PHV – Umweltsauerei in Heidelberg?

Zu „Jede zweite Wohnung soll günstig sein“, RNZ 28.12.2021

PHV West, Stufe 4: 18 ha fruchtbare Ackerböden. NABU: nicht bebauen, sondern erhalten. Foto: C. Wiethaler
PHV West, Stufe 4: 18 ha fruchtbare Ackerböden. NABU: nicht bebauen, sondern erhalten. Foto: C. Wiethaler

Pressemitteilung, Heidelberg, 29.12.2021

Gerade wurde der Stadt Emden der Negativ-Preis „Dinosaurier des Jahres 2021“ für die „Umweltsauerei des Jahres“ verliehen. Es geht um Naturzerstörung durch ein Baugebiet. NABU-Präsident Jörg-Andreas Krüger fordert, den Flächenfraß in Deutschland zu stoppen, denn „Emden ist überall“.

 

Mit der Planung für das Patrick-Henry-Village (97 ha) hätte auch Heidelberg gute Chancen auf einen „Dino“. Der geplante Versiegelungsgrad ist hier ähnlich hoch. Hinzu kommt der vorgesehene Abriss sanierungsfähiger Zeilenbauten auf dem Baufeld A5 und anderer Felder sowie die geplante Zerstörung von 18 ha fruchtbarer Ackerböden westlich des PHV!
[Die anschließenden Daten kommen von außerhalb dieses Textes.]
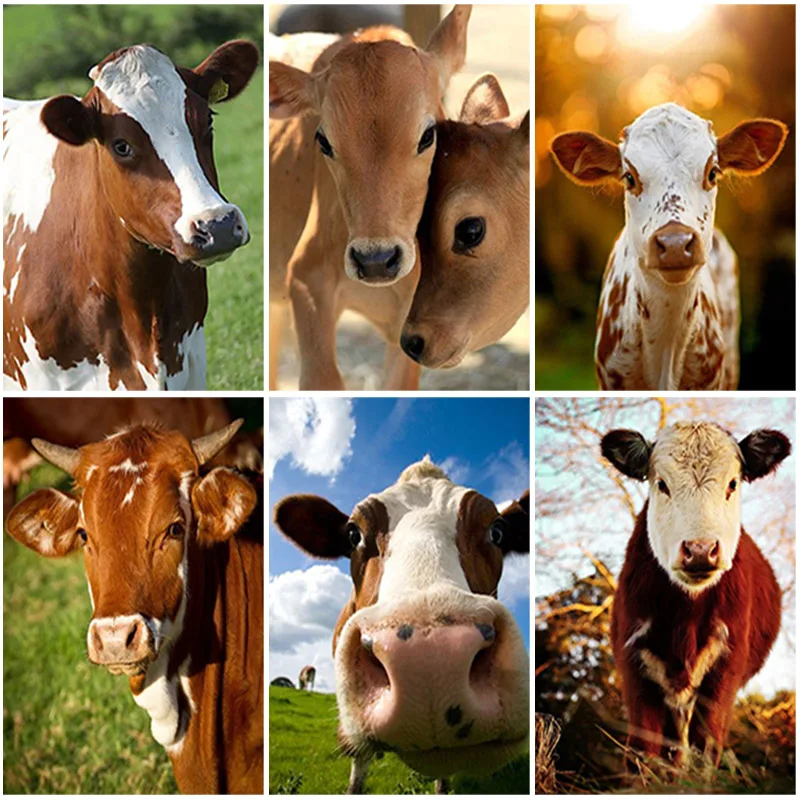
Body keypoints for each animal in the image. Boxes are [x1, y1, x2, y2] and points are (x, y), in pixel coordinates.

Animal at [601, 421, 790, 765]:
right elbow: (644, 751)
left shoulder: (725, 670)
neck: (684, 616)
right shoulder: (635, 666)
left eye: (732, 484)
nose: (700, 550)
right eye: (661, 484)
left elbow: (707, 746)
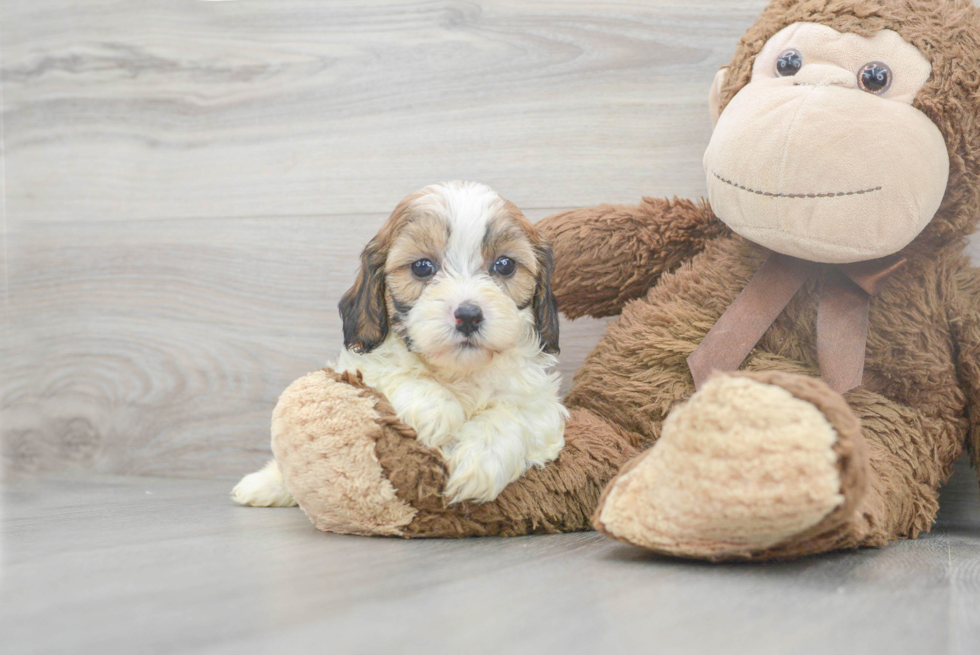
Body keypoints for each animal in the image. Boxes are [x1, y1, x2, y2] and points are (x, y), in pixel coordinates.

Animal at [235, 182, 568, 510]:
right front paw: (436, 411)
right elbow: (397, 376)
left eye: (505, 265)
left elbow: (513, 416)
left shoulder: (541, 406)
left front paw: (478, 461)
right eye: (422, 267)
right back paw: (263, 485)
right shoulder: (362, 366)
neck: (457, 373)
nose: (469, 316)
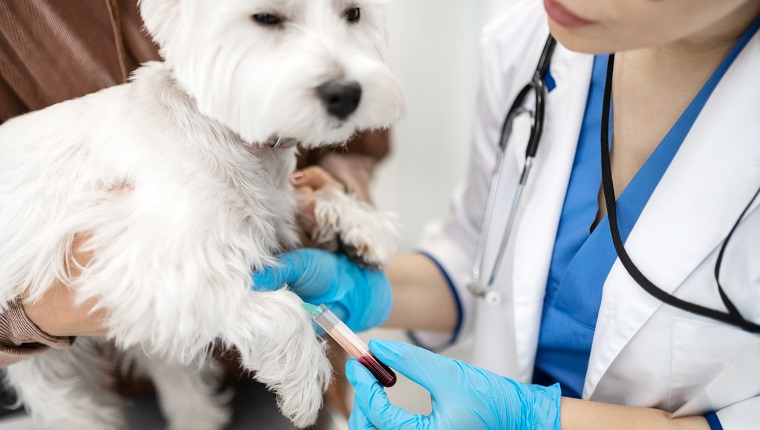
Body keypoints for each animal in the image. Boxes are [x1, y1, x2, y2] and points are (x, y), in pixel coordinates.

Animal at [1, 0, 404, 426]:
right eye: (266, 18)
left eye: (353, 14)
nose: (346, 93)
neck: (235, 138)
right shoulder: (147, 263)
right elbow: (284, 310)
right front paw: (304, 385)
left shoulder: (278, 207)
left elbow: (316, 194)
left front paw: (363, 229)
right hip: (49, 360)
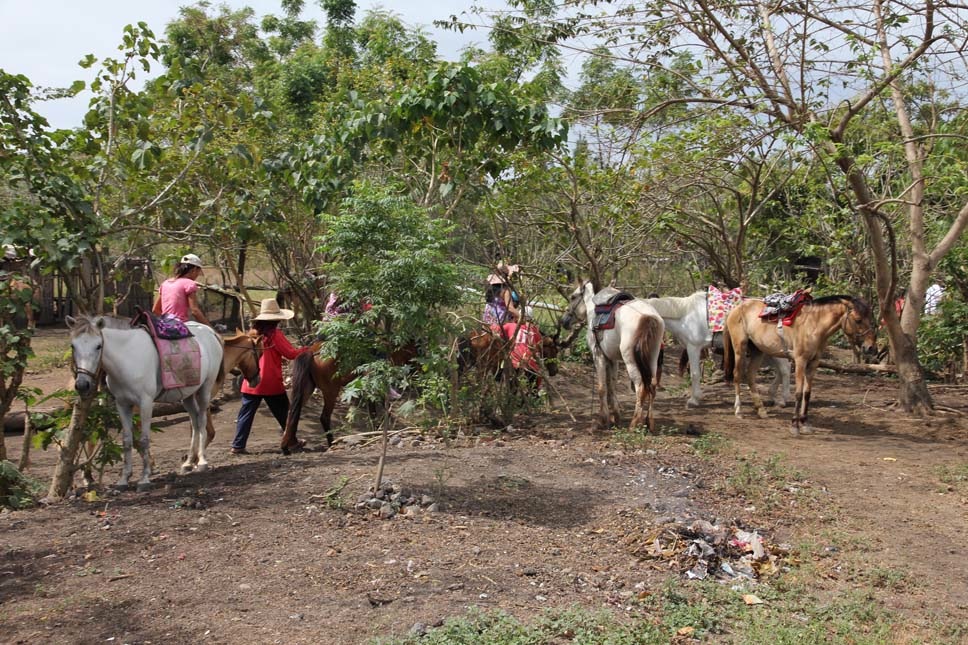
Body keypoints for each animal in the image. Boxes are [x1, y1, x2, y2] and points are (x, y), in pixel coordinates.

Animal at [67, 314, 224, 490]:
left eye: (98, 346)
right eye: (73, 346)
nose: (82, 384)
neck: (127, 359)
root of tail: (210, 331)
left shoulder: (145, 403)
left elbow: (144, 439)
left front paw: (144, 478)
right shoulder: (122, 404)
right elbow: (127, 440)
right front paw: (124, 479)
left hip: (204, 390)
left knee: (202, 421)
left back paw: (202, 461)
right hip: (187, 395)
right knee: (195, 422)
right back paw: (189, 462)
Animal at [560, 280, 664, 430]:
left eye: (573, 297)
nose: (564, 321)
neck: (593, 311)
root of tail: (647, 316)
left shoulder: (598, 356)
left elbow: (602, 388)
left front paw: (603, 420)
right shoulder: (613, 360)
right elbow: (612, 388)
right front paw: (616, 417)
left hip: (630, 361)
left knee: (641, 388)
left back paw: (634, 424)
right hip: (653, 358)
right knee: (653, 386)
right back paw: (649, 422)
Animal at [724, 294, 880, 436]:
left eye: (870, 319)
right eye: (858, 320)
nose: (871, 347)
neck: (813, 326)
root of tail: (736, 308)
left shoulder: (813, 363)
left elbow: (807, 393)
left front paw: (804, 423)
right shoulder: (800, 361)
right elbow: (798, 394)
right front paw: (794, 425)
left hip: (758, 351)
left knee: (750, 376)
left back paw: (761, 411)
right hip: (740, 348)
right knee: (737, 375)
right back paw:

Laut RNZ (28.12.21) sind die günstigen Wohnungen im PHV vor allem im Westen geplant – auf dem Acker.  Mit dem Argument preisgeförderter Wohnungen die Boden-Zerstörung zu rechtfertigen, ist absurd. Eine solche Baupolitik sieht selbst neben Dinosauriern alt aus. Wohnungen werden günstiger, wenn vorhandener Wohnraum saniert und genutzt wird, und wenn die BewohnerInnen selbst planen und gestalten können. Das hat die Erfahrung zahlreicher Bauprojekte, auch in Heidelberg, gezeigt.


Der Bürgerentscheid zum Ankunftszentrum im April 21 erzielte in allen Stadtteilen klare Mehrheiten. Die Abstimmung wandte sich auch gegen die Versiegelung fruchtbarer Äcker in den Wolfsgärten und in der Umgebung des PHV. Es liegt jetzt in der Verantwortung des Gemeinderates, weitere sinnlose Flächenversiegelungen zu stoppen. Diese führen zur Überhitzung der Wohnquartiere. Sie schädigen das Klima, eliminieren die Biologische Vielfalt und zerstören den Lebensraum der Menschen.

 
Flächenschutz bedeutet bauen auf bereits versiegelten Flächen. Die Grünflächenanteile im PHV sind ein artenreicher Lebensraum für Pflanzen, Tiere und Menschen. Zu deren Schutz kann der Stadtrat zu erhaltende Grünflächenanteile festsetzen und die vorhandene Vielfalt erhalten.


Agrarland wir immer knapper. 18 ha Verlust durch PHV verhindert die regionale Versorgung mit Lebensmitteln. Die geplante zusätzliche Inanspruchnahme von Ackerland darf nicht erfolgen. Preisgeförderter Wohnungsbau gehört auf vorhandene Baufelder. Die Ackerflächen müssen geschützt und 2022 aus den Plänen gestrichen werden.